4 Rules of Pleasant Communication

How to become a good conversationalist – this is spoken about and written by everyone who is not lazy. Dale Carnegie in 1936 published his famous book “How to make friends and influence people.” Think about it, a great 80 years have passed since then! A lot of it is relevant now, but there are things that are objectively outdated. What really needs to be remembered now, so that communication brings only benefit and pleasant emotions?

Rule 1: Be a Good Listener

In any conversation you need to know when to shut up and listen, and when to tell something or ask an appropriate question. There are two techniques that help you learn to listen:

  • Take notes

When a conversation flashes information that is difficult to remember (for example, some names, last names, phone numbers or company addresses), write them down. The interlocutor will be pleased to see that his or her speech is treated so carefully. These notes later may come in handy for you to ask something or transfer the conversation to another topic. If you are chatting online, it is much easier, because you can see the whole chat history any time. Try to turn to previous messages when communicating in chat messenger, for instance NEEO Messenger. You can chat with people from all over the world there, no matter what language do they speak!

  • Hasty answers to questions are bad

Such answers, which are blurred out before the question is completely formulated or just answered, give the impression that you are not considering your words. Breathe in and out, and then answer. So, you will look more confident, and it will seem to the interlocutor that you had time to think about his or her question and weigh your words.

Rule 2: Do Not Interrupt!

People are very annoyed when their speech is interrupted by all sorts of “But I…”, “And my company…”, “I understood everything, but…”. Let the person finish their thought, and then speak for yourself. If the interlocutor speaks long enough, and you are afraid to forget what you wanted to say, use the previous advice. Make yourself a note with a reminder and the key thought of your question. Interruption turns you into a rude and ill-mannered person with whom it will be unpleasant to communicate. You should not form such an impression of yourself if you are interested in effective communication.

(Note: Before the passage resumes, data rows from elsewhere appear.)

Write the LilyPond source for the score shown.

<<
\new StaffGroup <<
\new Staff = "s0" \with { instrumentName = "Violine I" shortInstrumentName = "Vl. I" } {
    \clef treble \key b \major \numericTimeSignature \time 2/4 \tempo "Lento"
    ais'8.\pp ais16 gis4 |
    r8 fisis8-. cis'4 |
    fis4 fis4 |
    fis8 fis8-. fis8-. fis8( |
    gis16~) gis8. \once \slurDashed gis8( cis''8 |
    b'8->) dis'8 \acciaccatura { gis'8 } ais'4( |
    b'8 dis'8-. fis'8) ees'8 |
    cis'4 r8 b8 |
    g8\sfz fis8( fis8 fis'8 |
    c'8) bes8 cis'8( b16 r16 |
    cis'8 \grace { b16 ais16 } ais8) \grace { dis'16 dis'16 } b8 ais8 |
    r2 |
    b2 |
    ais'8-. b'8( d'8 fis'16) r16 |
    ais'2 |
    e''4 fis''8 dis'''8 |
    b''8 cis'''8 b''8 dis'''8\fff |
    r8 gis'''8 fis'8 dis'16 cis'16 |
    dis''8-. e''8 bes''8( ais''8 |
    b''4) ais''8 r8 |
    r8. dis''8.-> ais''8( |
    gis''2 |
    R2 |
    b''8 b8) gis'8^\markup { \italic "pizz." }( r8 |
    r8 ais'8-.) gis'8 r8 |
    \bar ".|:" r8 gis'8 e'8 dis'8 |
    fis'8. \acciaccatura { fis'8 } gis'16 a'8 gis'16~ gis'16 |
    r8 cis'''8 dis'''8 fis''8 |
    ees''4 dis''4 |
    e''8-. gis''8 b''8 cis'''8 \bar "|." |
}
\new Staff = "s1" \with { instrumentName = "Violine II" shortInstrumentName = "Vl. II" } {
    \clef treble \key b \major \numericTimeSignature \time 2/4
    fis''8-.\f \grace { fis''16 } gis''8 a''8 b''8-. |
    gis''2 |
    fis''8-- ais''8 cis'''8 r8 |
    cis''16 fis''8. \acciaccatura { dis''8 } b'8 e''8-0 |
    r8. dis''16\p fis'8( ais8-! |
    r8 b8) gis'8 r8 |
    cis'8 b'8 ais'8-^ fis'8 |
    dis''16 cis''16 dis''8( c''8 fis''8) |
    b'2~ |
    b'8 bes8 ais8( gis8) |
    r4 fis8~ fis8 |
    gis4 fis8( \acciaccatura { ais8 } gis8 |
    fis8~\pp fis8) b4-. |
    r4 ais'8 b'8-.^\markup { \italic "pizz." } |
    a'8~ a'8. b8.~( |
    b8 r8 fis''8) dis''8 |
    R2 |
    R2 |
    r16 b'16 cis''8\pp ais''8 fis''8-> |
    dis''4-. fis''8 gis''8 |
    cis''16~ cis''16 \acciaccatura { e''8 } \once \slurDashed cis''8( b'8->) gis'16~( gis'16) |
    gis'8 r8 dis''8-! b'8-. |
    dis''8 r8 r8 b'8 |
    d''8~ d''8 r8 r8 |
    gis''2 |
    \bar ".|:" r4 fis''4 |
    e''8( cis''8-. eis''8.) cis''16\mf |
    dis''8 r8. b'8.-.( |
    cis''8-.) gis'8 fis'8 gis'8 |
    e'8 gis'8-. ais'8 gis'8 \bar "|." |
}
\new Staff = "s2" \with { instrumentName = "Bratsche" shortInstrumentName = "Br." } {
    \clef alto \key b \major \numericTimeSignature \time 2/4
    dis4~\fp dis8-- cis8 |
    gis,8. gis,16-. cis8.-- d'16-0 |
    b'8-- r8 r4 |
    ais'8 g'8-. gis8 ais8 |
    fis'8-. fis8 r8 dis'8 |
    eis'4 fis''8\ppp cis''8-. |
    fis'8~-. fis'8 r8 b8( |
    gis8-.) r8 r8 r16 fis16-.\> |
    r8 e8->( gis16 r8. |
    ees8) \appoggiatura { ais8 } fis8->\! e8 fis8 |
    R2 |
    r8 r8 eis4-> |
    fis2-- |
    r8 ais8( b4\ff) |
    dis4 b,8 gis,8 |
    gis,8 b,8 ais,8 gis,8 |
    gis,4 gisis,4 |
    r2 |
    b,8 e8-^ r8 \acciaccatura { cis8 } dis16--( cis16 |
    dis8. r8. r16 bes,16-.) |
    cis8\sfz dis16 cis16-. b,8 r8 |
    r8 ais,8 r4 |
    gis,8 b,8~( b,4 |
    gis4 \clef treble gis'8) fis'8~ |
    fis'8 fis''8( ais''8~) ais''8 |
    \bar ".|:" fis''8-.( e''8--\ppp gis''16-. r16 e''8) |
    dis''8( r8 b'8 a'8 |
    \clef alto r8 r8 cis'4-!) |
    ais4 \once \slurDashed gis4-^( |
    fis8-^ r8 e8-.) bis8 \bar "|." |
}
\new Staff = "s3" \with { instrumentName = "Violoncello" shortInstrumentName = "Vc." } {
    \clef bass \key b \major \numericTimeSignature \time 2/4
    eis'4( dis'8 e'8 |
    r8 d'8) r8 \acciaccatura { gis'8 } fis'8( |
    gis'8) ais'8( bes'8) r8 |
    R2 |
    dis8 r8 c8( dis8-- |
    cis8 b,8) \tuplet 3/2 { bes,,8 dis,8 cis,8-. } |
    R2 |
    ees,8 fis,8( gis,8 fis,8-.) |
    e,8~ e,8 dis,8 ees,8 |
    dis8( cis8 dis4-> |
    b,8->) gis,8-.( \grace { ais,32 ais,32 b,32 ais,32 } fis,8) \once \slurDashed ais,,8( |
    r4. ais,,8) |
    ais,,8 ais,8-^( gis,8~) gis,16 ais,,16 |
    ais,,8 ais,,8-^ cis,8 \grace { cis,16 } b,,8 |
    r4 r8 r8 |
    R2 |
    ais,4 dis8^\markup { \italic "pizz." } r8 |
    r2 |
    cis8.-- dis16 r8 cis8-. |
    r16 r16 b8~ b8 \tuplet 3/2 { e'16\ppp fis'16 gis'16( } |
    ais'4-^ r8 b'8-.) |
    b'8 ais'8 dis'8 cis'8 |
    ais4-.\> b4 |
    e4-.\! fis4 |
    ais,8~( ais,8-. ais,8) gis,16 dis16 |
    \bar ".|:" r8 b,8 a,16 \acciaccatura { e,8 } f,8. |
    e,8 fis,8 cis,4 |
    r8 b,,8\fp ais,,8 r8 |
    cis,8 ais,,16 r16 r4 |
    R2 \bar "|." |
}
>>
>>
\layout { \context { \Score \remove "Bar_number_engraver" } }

Rule 3: Ask questions based on the nature of the conversation

The ability to understand the essence and choose the most important of the above will allow you not to remember a lot of unnecessary information. It will allow you to keep it in your head in a concentrated form. This is very convenient, especially if for a short period of time you need to chat with several people who will talk a lot about different things.

Rule 4: Eyes – an important tool and argument of communication

A person who constantly looks away during a conversation gives the impression of a self-doubt and cunning. However, this does not mean that one needs to stare into the interlocutor’s eyes and never look away. By contrast, such visual pressure may cause not the most pleasant reaction: people will be afraid of you, begin to feel insecure and become isolated. It is best to adhere to a compromise: from time to time to look at each of those with whom you communicate and then switch your eyes to another person. If you communicate face-to-face, then a ratio of 80 to 20 would be quite appropriate: 80% of the time, of course, we look into the eyes. If it is hard to look into the eyes, look at the nose at the person and it will seem that you look into the interlocutor’s eyes.

Since the topic of communication with people is much deeper and we have not covered all the points in this article, we will definitely return to it in the future. In our deep conviction, being able to competently and fruitfully communicate with people around us is one of the most important skills in this life.